Winters may have submitted the picture with “An Ode,” published in the October 1947 issue of Poetry. It carries as a subtitle or dedication: “On the Despoilers / Of Learning / In an American University / 1947,” and includes these lines: 

“To hold what men had wrung
In struggle bone to bone
From man’s stupidity,
In labor and alone.” 

By reputation, Winters is judged dour and grumpy, but he’s a drily funny writer in his essays and letters, and occasionally in the poems. For years he bred and showed Airedale terriers, a breed Albert Payson Terhune (1872-1942), the writer (Lad: A Dog) and dog breeder, called “swift, formidable, graceful, big of brain, an ideal chum and guard....To his master he is an adoring pal. To marauders he is a destructive lightning bolt,” which sounds a lot like Winters. In “To Yvor Winters, 1955,” Thom Gunn writes of his former teacher: 

“I leave you in your garden.
                                          In the yard
Behind it, run the Airedales you have reared
With boxer’s vigilance and poet’s rigour:
Dog-generations you have trained the vigour
That few can breed to train and fewer still
Control with the deliberate human will.” 

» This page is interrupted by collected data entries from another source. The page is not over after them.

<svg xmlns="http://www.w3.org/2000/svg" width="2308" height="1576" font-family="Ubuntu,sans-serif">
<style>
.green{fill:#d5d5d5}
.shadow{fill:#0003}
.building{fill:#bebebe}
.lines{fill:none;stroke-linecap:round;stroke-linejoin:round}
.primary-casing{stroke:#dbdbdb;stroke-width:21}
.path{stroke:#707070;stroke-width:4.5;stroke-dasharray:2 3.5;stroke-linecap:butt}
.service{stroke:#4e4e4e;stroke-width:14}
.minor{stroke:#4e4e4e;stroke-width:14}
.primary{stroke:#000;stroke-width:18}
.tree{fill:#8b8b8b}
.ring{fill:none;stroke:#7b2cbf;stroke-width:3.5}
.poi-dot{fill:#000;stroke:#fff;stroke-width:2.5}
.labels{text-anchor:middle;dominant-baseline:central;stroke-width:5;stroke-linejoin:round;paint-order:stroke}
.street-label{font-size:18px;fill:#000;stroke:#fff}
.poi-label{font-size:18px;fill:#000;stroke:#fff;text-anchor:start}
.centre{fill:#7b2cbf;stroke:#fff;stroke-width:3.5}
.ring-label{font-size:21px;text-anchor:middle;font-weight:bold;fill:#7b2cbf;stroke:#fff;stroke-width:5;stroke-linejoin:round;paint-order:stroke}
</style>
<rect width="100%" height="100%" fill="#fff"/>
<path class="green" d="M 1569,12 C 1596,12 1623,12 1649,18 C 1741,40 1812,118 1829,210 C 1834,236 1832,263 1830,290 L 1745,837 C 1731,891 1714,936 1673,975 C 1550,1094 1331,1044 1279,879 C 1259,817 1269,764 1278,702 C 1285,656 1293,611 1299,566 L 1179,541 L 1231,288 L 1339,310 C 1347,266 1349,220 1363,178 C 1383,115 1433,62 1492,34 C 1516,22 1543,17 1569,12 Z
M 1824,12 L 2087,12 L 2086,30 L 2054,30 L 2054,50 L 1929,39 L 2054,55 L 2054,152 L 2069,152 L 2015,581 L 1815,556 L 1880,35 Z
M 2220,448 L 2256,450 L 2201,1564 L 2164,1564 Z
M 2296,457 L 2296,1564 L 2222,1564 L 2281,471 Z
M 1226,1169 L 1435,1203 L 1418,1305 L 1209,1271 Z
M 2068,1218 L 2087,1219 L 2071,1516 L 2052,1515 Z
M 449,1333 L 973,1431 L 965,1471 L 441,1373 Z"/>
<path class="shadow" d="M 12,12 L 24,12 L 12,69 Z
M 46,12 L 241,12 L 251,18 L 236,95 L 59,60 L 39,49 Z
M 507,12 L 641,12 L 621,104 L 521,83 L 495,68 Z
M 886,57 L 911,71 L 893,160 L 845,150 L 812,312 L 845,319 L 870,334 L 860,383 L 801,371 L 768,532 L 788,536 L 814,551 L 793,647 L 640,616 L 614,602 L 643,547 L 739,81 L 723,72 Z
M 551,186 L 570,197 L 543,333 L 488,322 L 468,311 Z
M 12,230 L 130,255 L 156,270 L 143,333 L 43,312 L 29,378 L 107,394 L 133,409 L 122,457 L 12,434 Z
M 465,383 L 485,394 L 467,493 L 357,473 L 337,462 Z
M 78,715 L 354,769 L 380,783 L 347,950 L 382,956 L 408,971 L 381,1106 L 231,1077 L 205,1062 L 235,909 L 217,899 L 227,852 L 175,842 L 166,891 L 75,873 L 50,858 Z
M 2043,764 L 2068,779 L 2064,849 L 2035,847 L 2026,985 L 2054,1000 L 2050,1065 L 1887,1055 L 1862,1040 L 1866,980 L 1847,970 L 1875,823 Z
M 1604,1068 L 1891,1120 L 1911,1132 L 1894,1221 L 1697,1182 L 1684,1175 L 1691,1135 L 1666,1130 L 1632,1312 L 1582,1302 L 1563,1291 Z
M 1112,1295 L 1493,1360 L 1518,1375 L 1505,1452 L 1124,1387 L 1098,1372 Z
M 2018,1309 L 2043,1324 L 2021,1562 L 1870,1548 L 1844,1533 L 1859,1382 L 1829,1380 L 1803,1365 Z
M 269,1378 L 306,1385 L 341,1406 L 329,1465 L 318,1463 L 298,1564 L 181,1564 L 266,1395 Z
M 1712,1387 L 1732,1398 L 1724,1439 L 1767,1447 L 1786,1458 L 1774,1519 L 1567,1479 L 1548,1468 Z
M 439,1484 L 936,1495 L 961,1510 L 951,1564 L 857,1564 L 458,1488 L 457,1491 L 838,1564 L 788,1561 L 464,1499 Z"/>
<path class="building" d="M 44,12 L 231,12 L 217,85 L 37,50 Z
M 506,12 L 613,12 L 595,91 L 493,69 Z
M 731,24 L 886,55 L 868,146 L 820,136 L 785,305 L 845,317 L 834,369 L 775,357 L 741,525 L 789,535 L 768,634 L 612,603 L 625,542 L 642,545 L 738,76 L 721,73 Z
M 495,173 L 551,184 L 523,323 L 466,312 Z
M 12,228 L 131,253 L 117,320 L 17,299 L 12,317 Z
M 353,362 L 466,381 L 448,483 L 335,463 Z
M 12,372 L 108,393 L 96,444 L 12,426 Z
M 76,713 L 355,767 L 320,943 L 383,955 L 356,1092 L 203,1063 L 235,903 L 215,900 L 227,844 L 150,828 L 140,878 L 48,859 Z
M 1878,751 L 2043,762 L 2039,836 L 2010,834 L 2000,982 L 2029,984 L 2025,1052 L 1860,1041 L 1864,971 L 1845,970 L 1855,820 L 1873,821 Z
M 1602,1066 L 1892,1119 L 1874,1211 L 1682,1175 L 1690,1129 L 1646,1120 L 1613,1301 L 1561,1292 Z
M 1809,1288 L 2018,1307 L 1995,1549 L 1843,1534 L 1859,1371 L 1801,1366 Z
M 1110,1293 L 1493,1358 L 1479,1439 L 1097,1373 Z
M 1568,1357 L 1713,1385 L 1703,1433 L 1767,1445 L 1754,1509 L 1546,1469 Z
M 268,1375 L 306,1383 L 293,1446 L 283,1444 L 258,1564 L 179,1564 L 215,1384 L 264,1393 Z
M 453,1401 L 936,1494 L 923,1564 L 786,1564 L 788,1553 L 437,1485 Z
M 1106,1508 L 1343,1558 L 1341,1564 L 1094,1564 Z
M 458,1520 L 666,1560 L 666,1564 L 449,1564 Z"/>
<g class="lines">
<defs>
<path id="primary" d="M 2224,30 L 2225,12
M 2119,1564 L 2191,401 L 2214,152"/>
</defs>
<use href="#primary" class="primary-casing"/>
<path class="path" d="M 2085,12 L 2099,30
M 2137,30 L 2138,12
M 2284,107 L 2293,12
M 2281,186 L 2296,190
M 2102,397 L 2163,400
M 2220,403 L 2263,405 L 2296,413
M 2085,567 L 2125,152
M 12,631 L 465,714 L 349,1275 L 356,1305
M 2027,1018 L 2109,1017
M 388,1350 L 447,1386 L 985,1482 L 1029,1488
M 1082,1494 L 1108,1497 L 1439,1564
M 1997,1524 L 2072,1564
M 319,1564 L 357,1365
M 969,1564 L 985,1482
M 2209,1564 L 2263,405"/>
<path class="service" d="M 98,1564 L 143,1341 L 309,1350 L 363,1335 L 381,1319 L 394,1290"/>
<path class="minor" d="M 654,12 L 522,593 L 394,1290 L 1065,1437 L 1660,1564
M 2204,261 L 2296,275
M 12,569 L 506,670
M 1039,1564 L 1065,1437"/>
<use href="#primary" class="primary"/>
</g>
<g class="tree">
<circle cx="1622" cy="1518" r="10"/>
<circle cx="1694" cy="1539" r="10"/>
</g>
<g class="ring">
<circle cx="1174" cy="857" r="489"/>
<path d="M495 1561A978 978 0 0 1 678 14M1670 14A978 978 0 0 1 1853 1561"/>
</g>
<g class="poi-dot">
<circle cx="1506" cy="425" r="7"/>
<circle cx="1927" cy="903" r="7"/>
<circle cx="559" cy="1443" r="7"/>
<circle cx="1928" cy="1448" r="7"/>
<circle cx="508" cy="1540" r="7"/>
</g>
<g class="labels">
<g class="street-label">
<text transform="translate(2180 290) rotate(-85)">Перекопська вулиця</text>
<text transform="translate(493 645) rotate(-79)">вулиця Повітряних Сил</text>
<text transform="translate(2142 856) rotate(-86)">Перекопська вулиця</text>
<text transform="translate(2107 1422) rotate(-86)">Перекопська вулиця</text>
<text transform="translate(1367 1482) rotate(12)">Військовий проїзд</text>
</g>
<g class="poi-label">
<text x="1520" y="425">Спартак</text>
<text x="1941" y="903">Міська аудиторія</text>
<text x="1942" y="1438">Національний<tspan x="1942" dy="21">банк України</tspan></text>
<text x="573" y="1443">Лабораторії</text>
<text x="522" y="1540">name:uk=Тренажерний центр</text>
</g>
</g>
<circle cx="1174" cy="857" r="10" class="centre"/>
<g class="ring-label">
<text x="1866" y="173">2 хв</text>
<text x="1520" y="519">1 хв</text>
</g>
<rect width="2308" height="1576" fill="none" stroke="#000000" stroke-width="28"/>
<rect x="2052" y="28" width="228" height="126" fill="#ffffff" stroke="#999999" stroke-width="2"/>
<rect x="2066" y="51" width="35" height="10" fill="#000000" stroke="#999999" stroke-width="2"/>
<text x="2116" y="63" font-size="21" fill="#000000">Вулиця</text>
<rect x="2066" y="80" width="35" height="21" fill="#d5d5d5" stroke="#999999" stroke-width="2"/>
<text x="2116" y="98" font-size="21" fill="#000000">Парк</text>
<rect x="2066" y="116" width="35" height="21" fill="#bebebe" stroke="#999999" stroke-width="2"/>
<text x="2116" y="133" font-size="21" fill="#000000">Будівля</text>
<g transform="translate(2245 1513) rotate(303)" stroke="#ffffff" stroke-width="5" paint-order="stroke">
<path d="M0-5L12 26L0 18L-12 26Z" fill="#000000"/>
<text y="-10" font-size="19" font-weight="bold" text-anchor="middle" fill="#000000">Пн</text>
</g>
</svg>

In a letter dated May 5, 1948, Winters describes to Allen Tate “a mess of dogshow business, three shows on three successive week-ends, which meant hours of working on my dog.” At the second show, in Los Angeles, he tells Tate, “my dog went to best of winners, beating 38 Airedales from all over the United States and Canada.” Of the third show he writes: 

“The last judge was an old woman, weighing about 300 pounds, and since she couldn’t move very fast, she tried to make us show Airedales as if they were setters: set them up, cheek by jowl, pose them for five minutes, and so on. My dog, unfortunately, is an Airedale, and is as restless as if he were on a hot stove, and will kill any dog within grabbing distance; it was pretty hopeless. The life of art is a hard one.”